Après le succès de "La liste de mes envies" et de "La première chose qu’on regarde", Grégoire Delacourt revient en librairie avec "On ne voyait que le bonheur", l’histoire à la fois tragique et pleine d’espoir d’un assureur qui tente de comprendre sa destinée. L’auteur y a vu le moyen de s’interroger sur une société démissionnaire. 

 

Quel a été le déclic de ce quatrième roman ?

Le même que pour le héros : l’annonce que son père va mourir. C’est un point de départ authentique. J’ai voulu évaluer ma relation avec l’autre, ce que j’allais perdre, ce que ça valait tout ça. Puis, je me suis demandé ce que j’allais faire du personnage qui était moi d’une certaine manière. Il y a des personnes dont c’est le métier d’évaluer la vie des gens. Ca vaut quoi la vie de quelqu’un ? Si un enfant meurt, on rembourse combien, sur quelle base ? Je me suis dit que je devais faire du personnage un assureur expert en indemnisation de la vie des gens qui allait se mettre à estimer sa propre vie. Et ce paradoxe, de filtrer la valeur humaine à l’aune de l’argent, était passionnant à explorer.

 

Que vouliez-vous dire de la société à travers lui?

Ma question était : "qu’est-ce qui fait qu’à un moment on n’aime plus sa vie. Comment en arrive-t-on à s’écraser?". Je vois tous les jours autour de moi ou dans les journaux des gens qui n’aiment plus leur vie. Ils n’ont même plus de colère. On est des serpillières. On n’a même plus la force d’aller gueuler. La situation économique est dramatique et il n’y a même pas dix mecs dans la rue pour aller tout casser !... Les politiques se foutent de notre gueule depuis 20 ans, la famille est explosée, décomposée, donc on va où ? On se tourne vers quoi ? J’ai beaucoup regardé comment les gens se désagrègent. C’est une succession de petites choses mises dans un contexte difficile qui font que certains pètent un plomb. Je voulais essayer de comprendre comment un homme arrive à être entraîner dans une bourrasque de drame.
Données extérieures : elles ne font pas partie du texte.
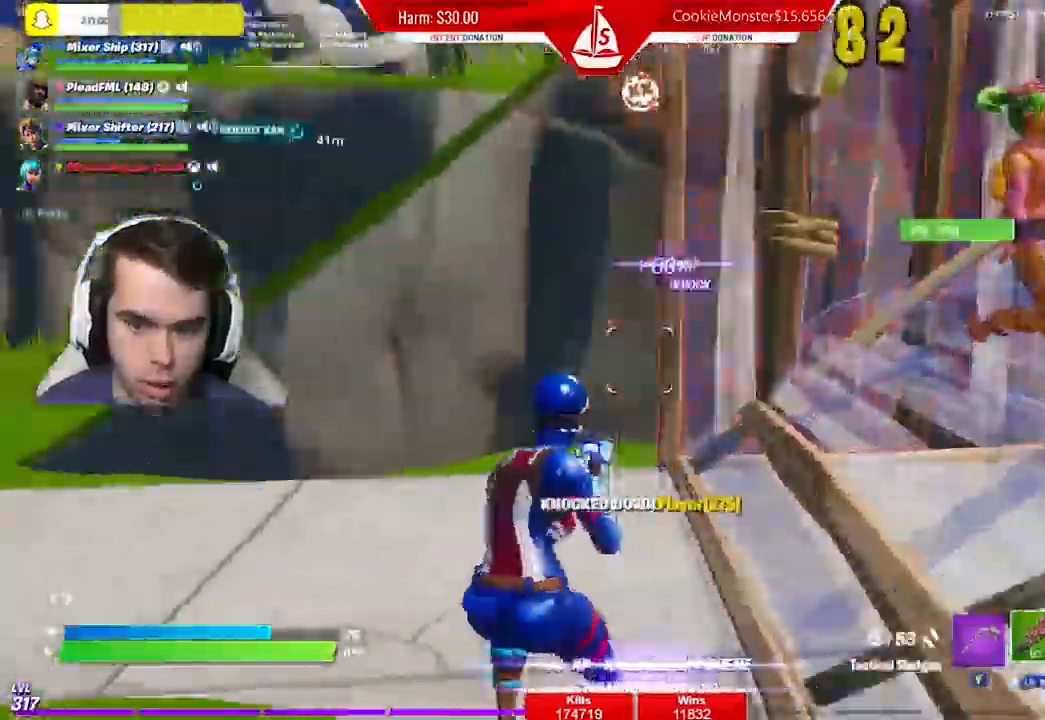
{"buttons": [], "left_stick": "up", "right_stick": "center", "events": [[67, "B", "down"], [67, "right_stick", "down-left"], [100, "R2", "down"], [167, "B", "up"], [233, "R2", "up"], [267, "right_stick", "center"], [333, "R1", "down"], [333, "right_stick", "up"], [400, "right_stick", "center"], [433, "R1", "up"]]}
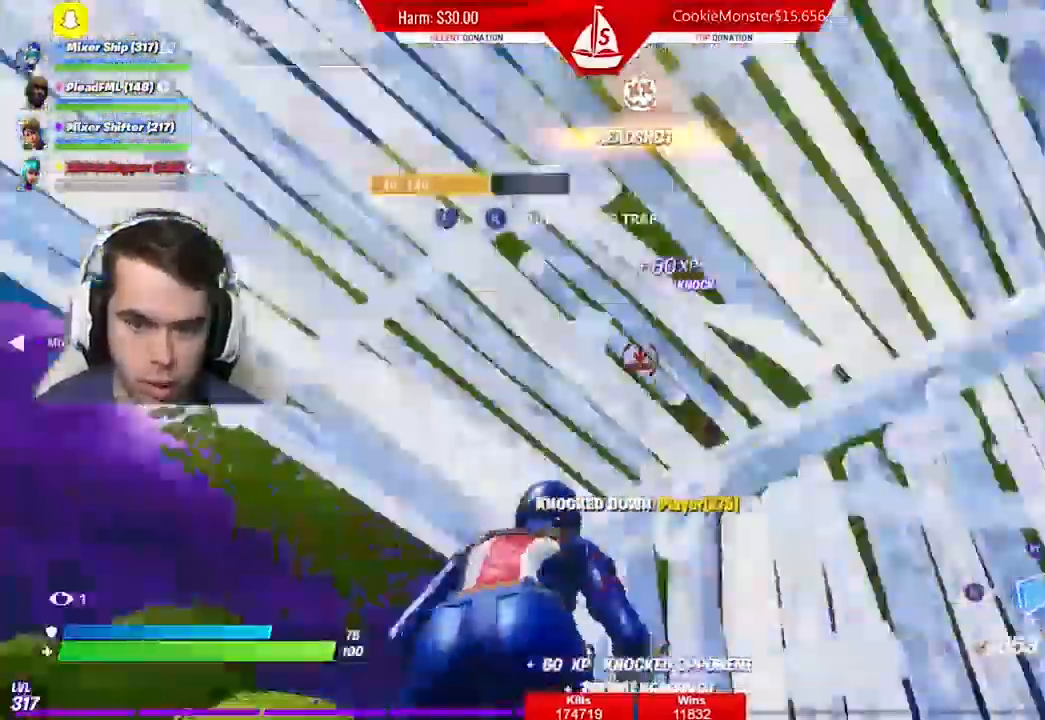
{"buttons": [], "left_stick": "up-left", "right_stick": "down", "events": [[33, "R2", "down"], [67, "left_stick", "center"], [167, "left_stick", "left"], [233, "R2", "up"], [300, "B", "down"], [400, "B", "up"], [433, "left_stick", "up-left"], [433, "right_stick", "down"]]}
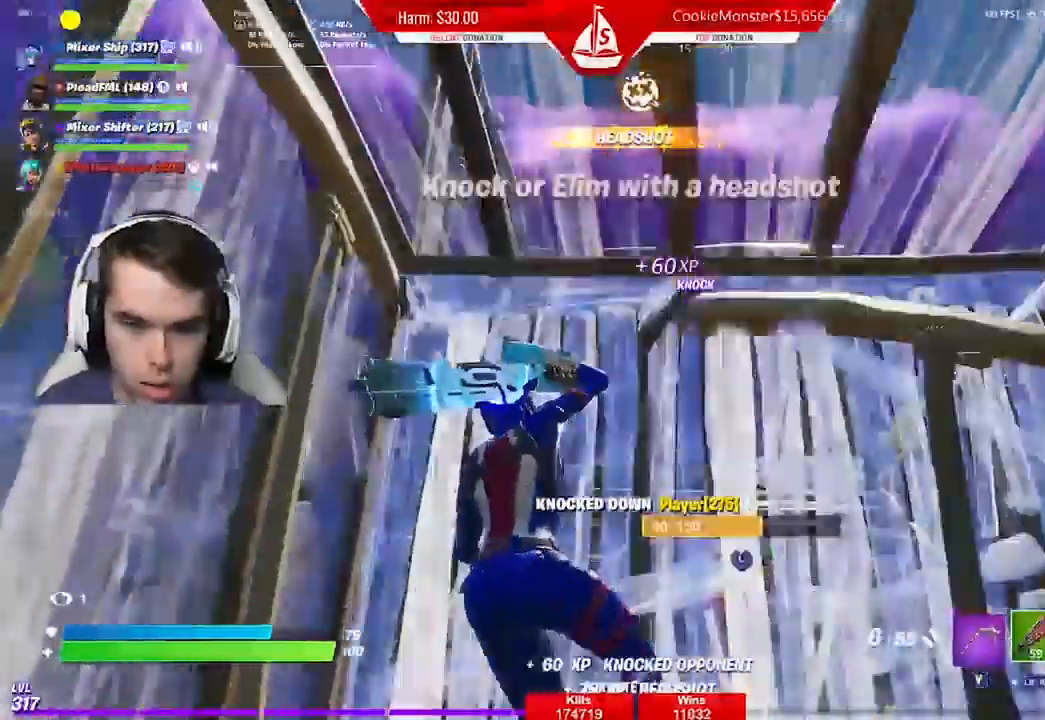
{"buttons": [], "left_stick": "up-left", "right_stick": "center", "events": [[233, "L3", "down"], [300, "R2", "down"], [367, "L3", "up"], [400, "right_stick", "up-right"], [433, "R2", "up"], [500, "right_stick", "center"]]}
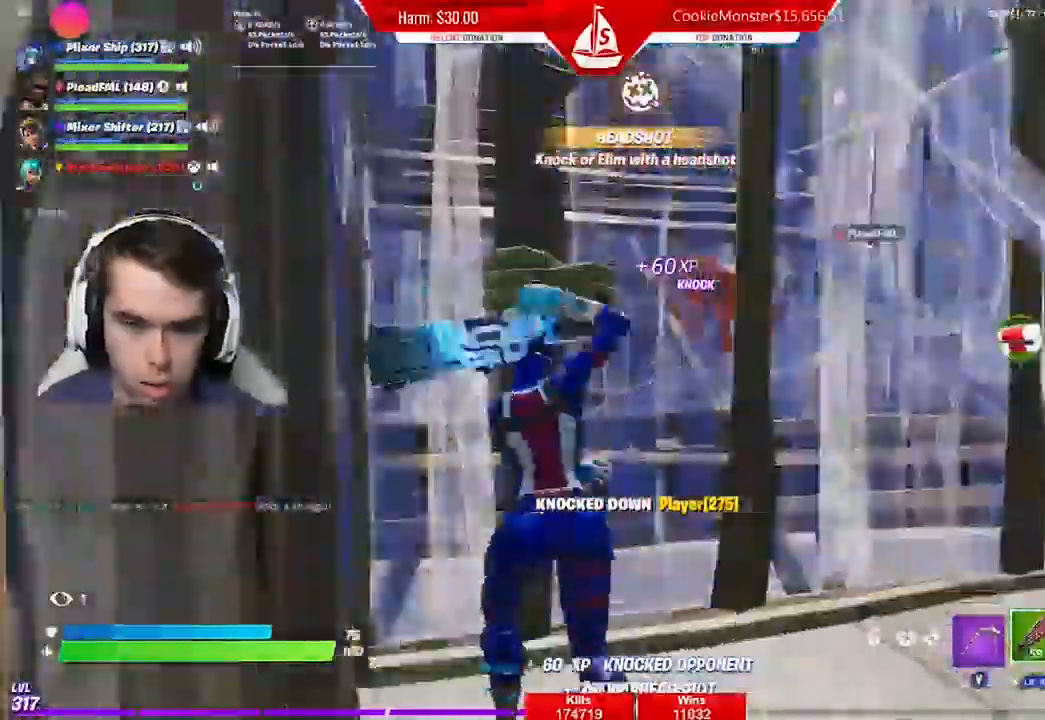
{"buttons": ["L2"], "left_stick": "right", "right_stick": "center", "events": [[33, "R3", "down"], [133, "R3", "up"], [133, "right_stick", "down"], [233, "left_stick", "right"], [300, "right_stick", "center"], [400, "L2", "down"]]}
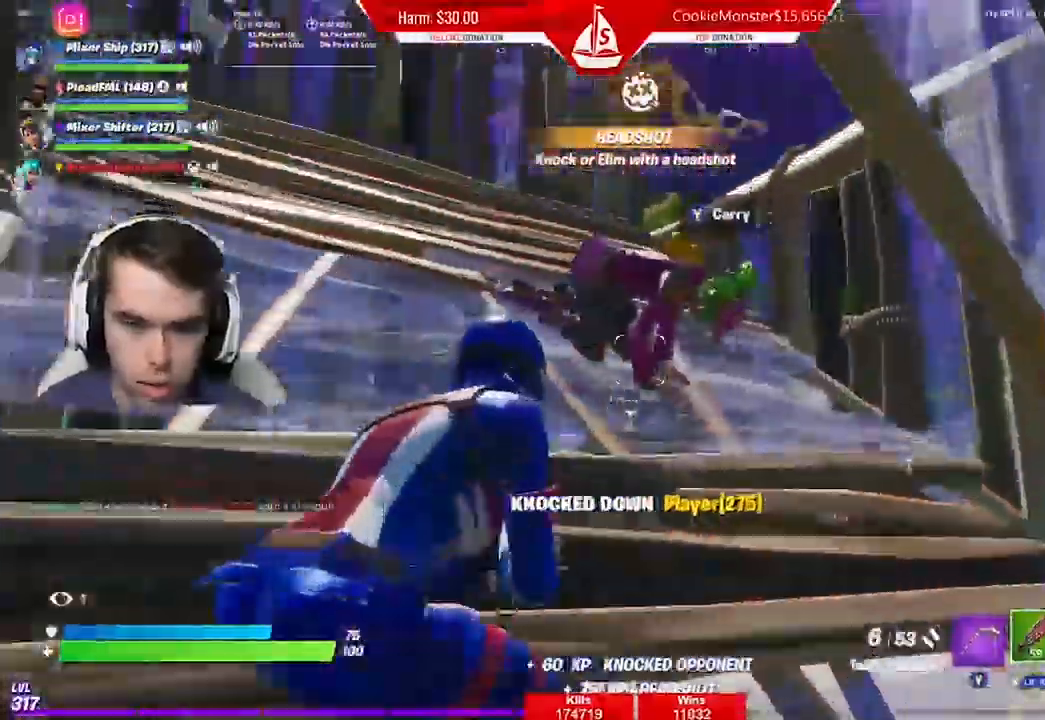
{"buttons": [], "left_stick": "center", "right_stick": "down", "events": [[167, "left_stick", "center"], [167, "right_stick", "up"], [333, "R2", "down"], [367, "right_stick", "center"], [433, "L2", "up"], [467, "R2", "up"], [500, "right_stick", "down"]]}
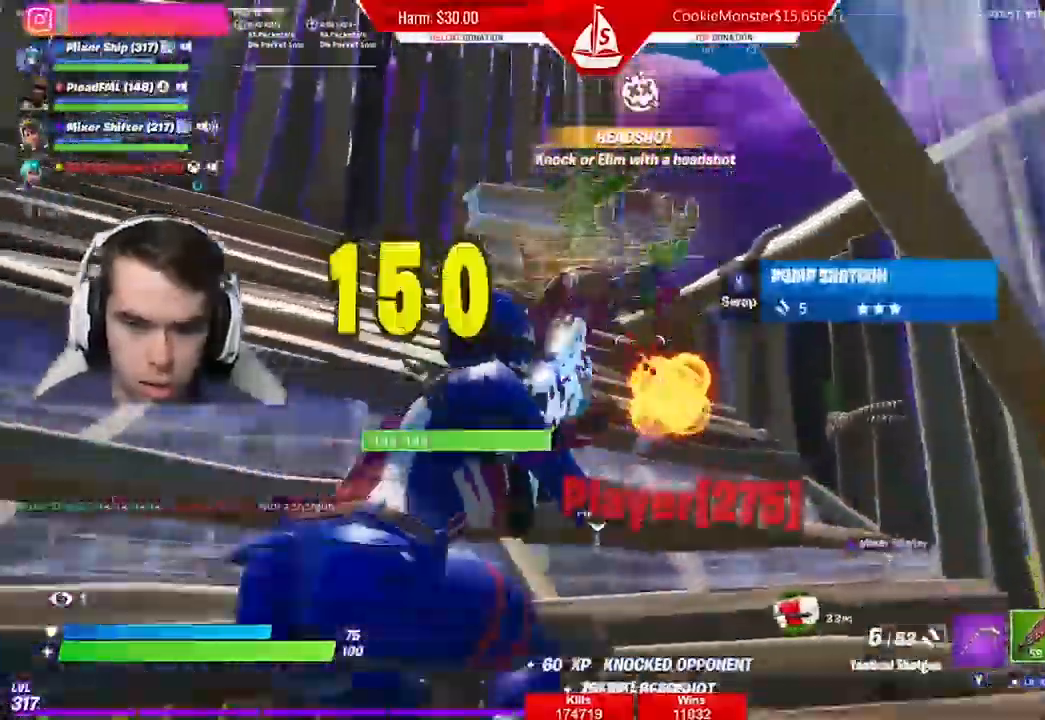
{"buttons": [], "left_stick": "right", "right_stick": "right", "events": [[33, "A", "down"], [133, "A", "up"], [167, "Y", "down"], [233, "Y", "up"], [400, "left_stick", "right"], [467, "right_stick", "right"]]}
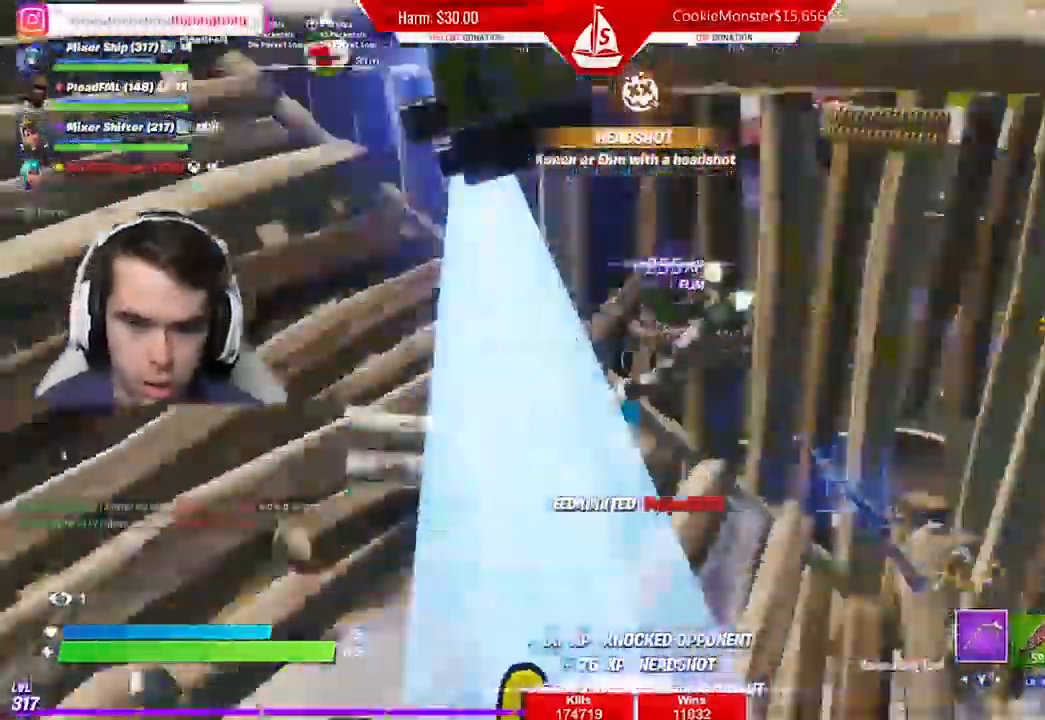
{"buttons": [], "left_stick": "right", "right_stick": "down", "events": [[167, "left_stick", "up-right"], [200, "right_stick", "down"], [400, "right_stick", "right"], [467, "left_stick", "right"], [500, "right_stick", "down"]]}
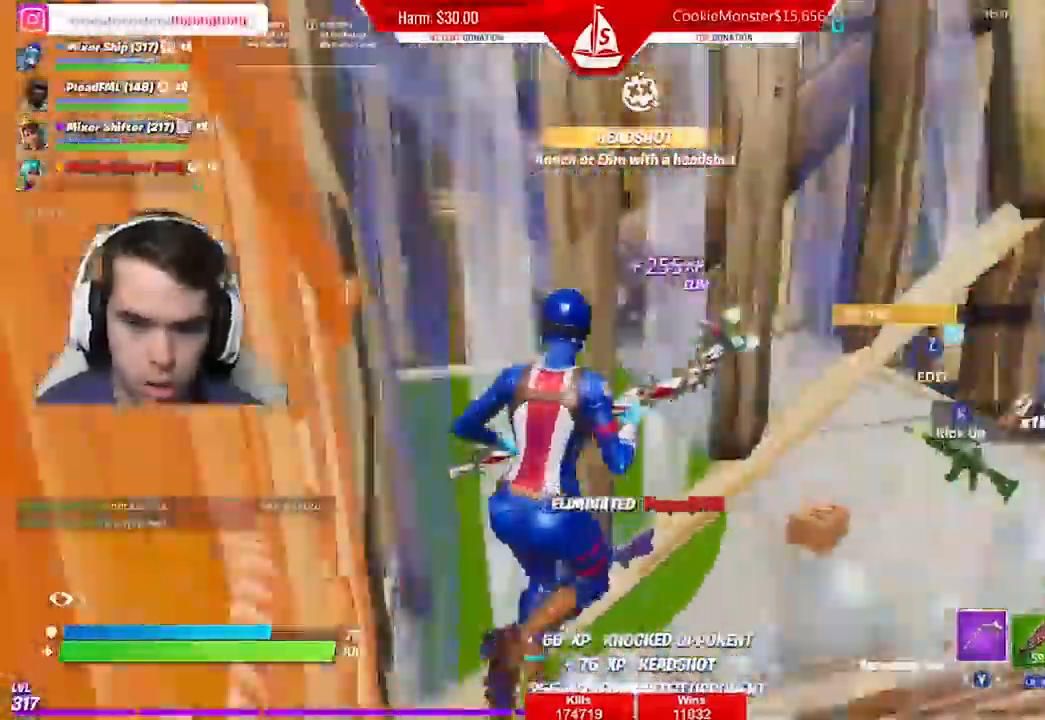
{"buttons": [], "left_stick": "right", "right_stick": "down", "events": []}
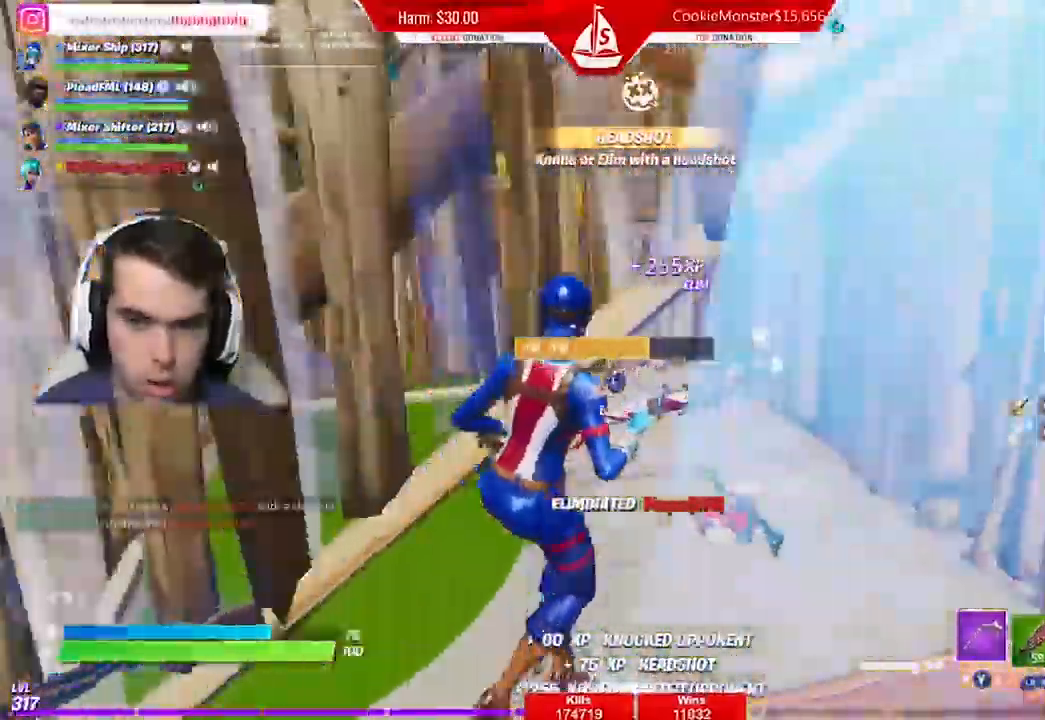
{"buttons": [], "left_stick": "right", "right_stick": "down", "events": [[200, "left_stick", "up-right"], [467, "left_stick", "right"]]}
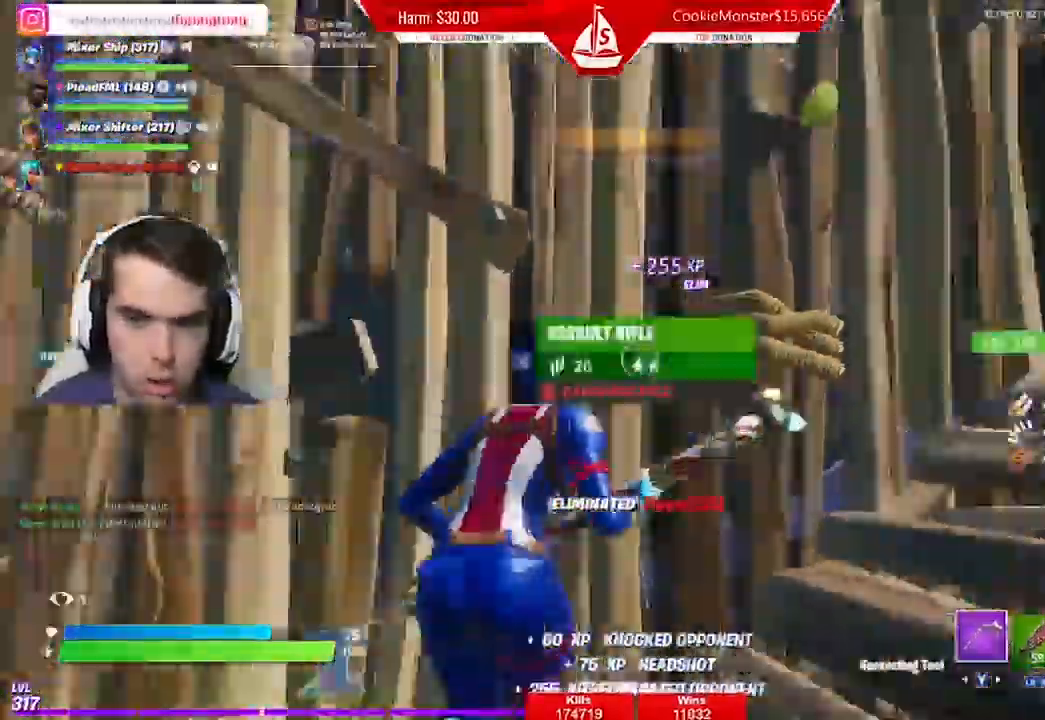
{"buttons": [], "left_stick": "up-right", "right_stick": "right", "events": [[100, "left_stick", "up-right"], [200, "right_stick", "right"]]}
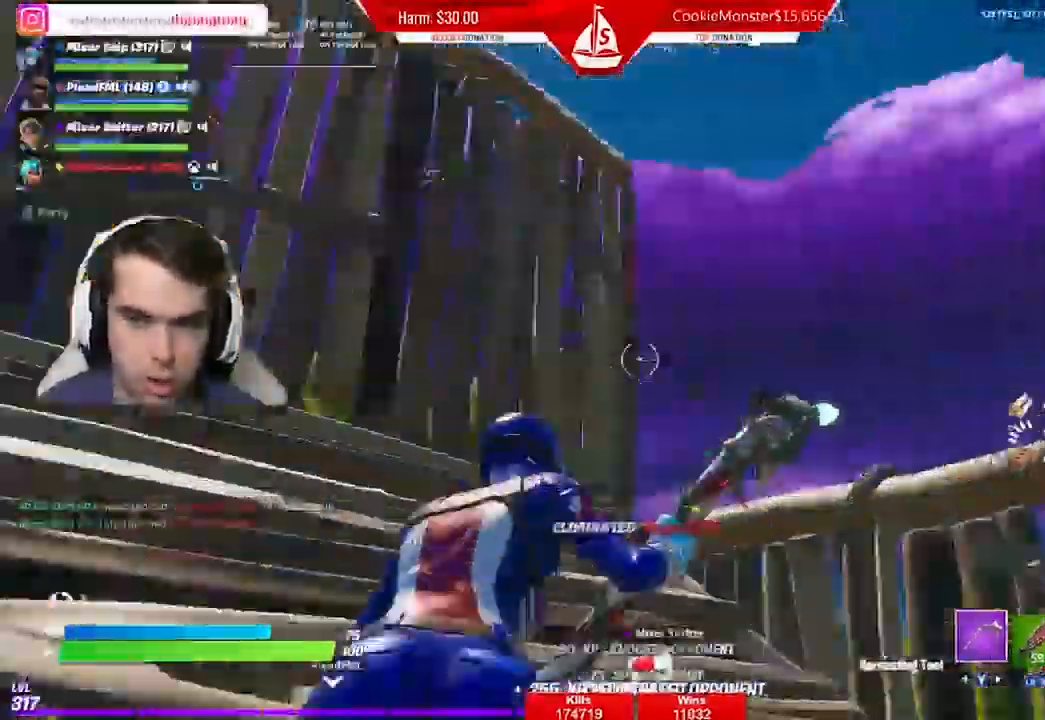
{"buttons": [], "left_stick": "up-left", "right_stick": "right", "events": [[200, "B", "down"], [300, "left_stick", "up"], [333, "B", "up"], [400, "L2", "down"], [467, "left_stick", "up-left"], [500, "L2", "up"]]}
Mais je crois à la lumière, à une solution. Je voulais aussi montrer qu’on pouvait s’en sortir si on permettait aux autres de nous aider.

 

Comment vivez-vous la rédaction de vos romans?

Ecrire est un plaisir. J’ai une écriture très joyeuse. C’est physique, charnel, comme un sport. Pendant des mois, ça gamberge dans ma tête. Et quand c’est mûr, l’écriture me libère. Si c’était une douleur, je ferai autre chose. J’ai un métier, je fais de la pub depuis 32 ans. Je n’ai pas besoin d’écrire pour vivre. Le succès est éphémère. Ce n’est pas grave si ça ne marche pas. Je n’ai donc pas de pression. J’écris quand je veux, sur ce que je veux, avec le respect de moi-même et de mes lecteurs. C’est une grande liberté.

 

Pourquoi ce titre, "On ne voyait que le bonheur" ?

C’est une phrase du livre. Quand je l’ai écrite, je me suis dit que c’était ça que je voulais dire. Il y a une menace derrière cette phrase. Parce qu’on sait que ce n’est pas vrai. C’est l’arbre qui cache la forêt. On ne voit pas la souffrance de mon personnage Antoine. Pourtant, il y a des gens qui se fissurent tous les jours et tout le monde s’en moque. Je suis ulcéré du manque de gentillesse. C’est monstrueux.

 

C’est la première fois que vous faites paraître un livre durant la rentrée littéraire.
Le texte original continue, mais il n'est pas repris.